_Collected data_
┄┄┄┄┄┄

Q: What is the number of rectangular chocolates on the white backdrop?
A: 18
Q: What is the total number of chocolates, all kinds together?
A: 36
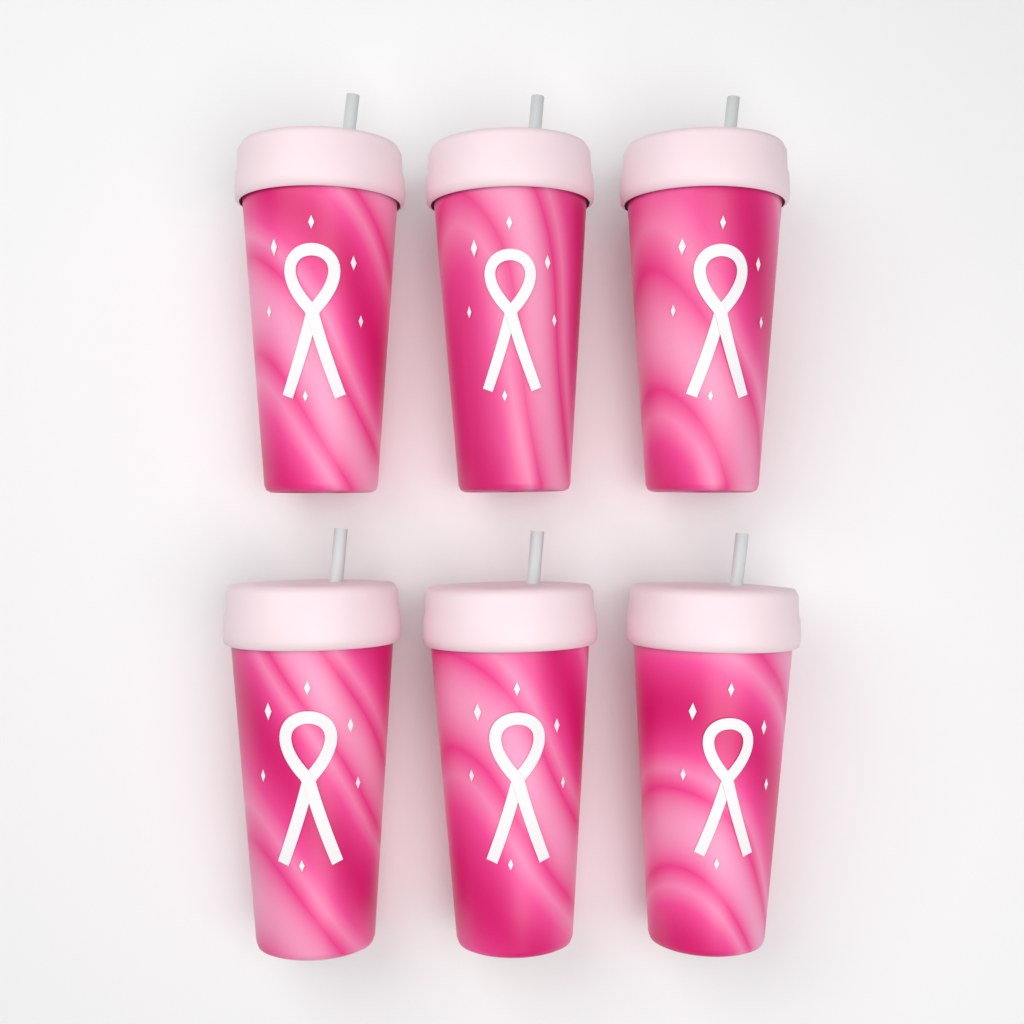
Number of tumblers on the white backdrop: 6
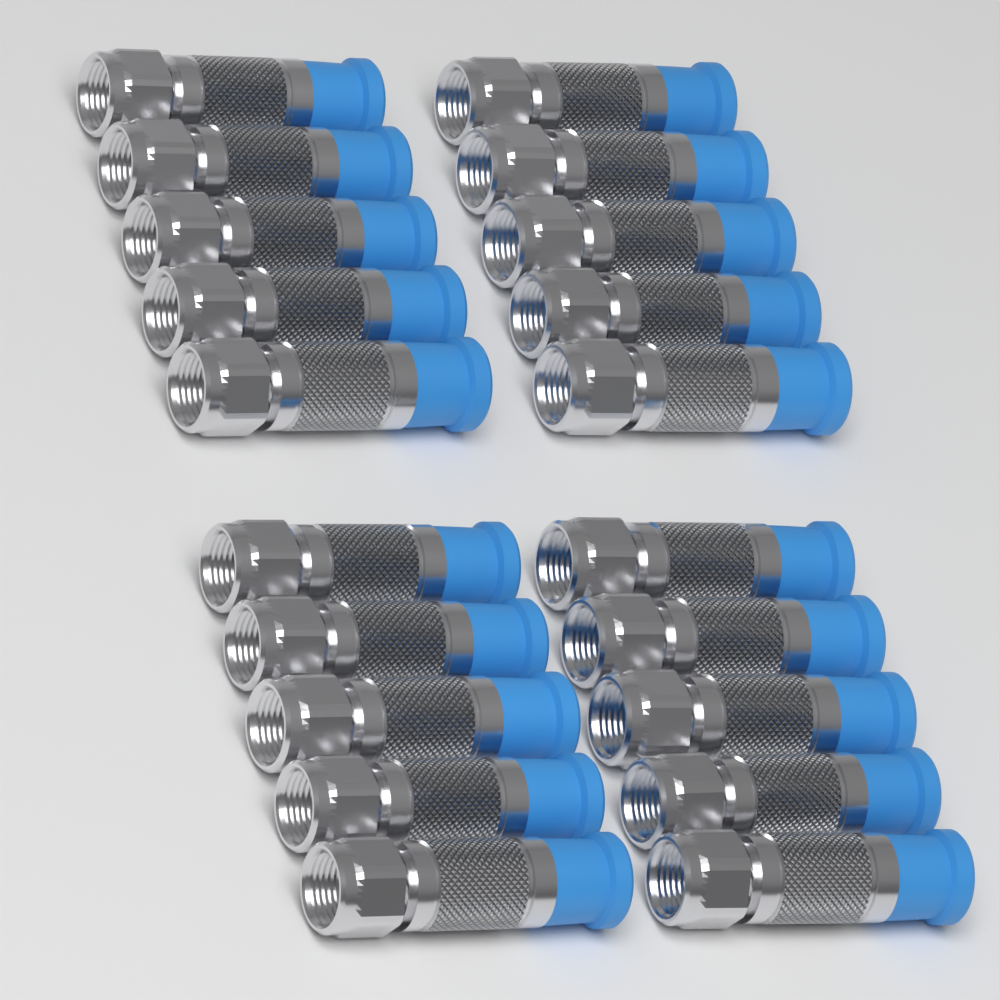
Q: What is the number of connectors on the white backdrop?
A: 20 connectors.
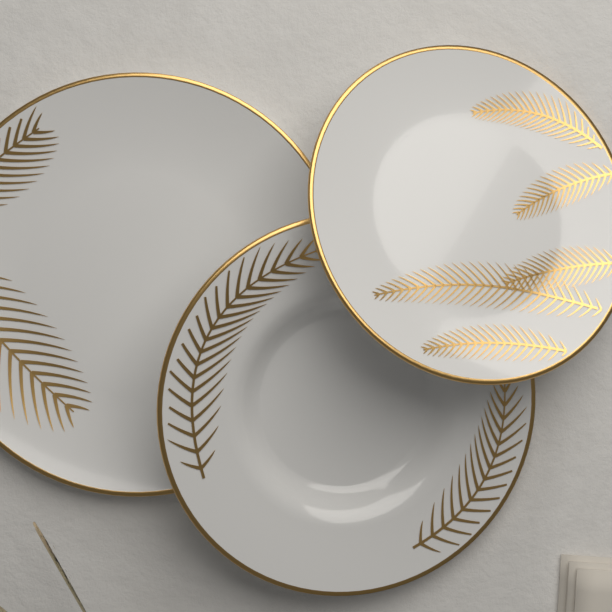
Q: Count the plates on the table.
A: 3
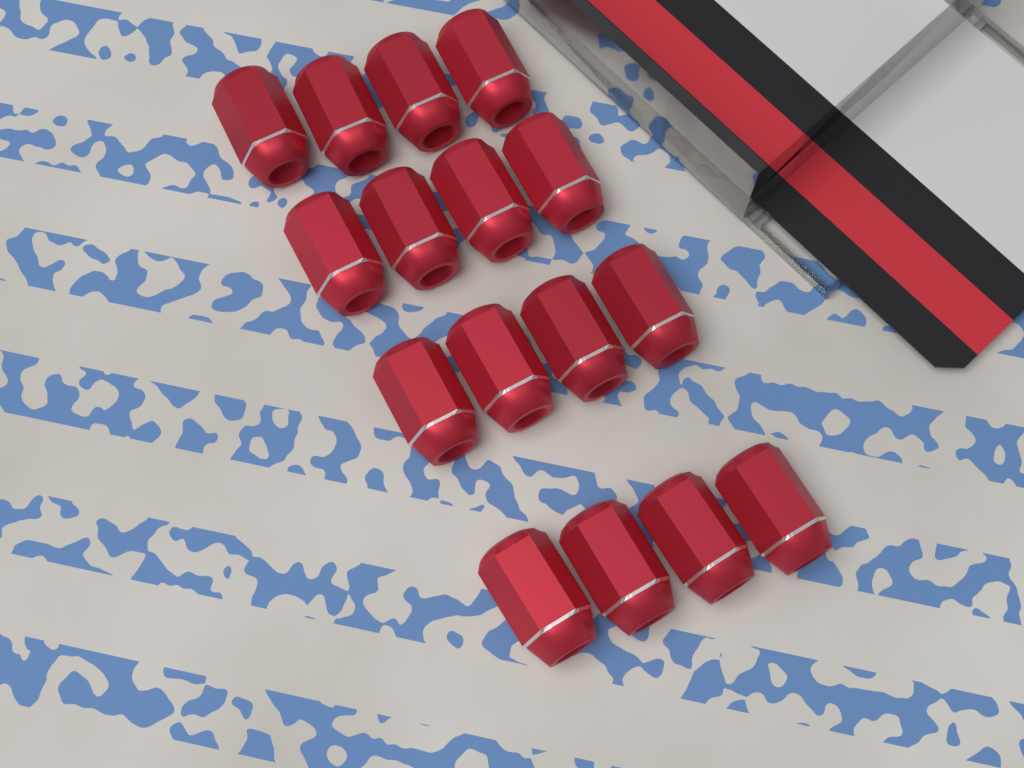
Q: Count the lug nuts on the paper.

┄┄┄┄┄┄

_What to do_
Copy out the material above with every "backdrop" swapped for "background" and nothing else altered. Leave the pictures out.

_Worked solution_
Q: What is the number of rectangular chocolates on the white background?
A: 18
Q: What is the total number of chocolates, all kinds together?
A: 36
Number of tumblers on the white background: 6
Q: What is the number of connectors on the white background?
A: 20 connectors.
Q: Count the plates on the table.
A: 3
Q: Count the lug nuts on the paper.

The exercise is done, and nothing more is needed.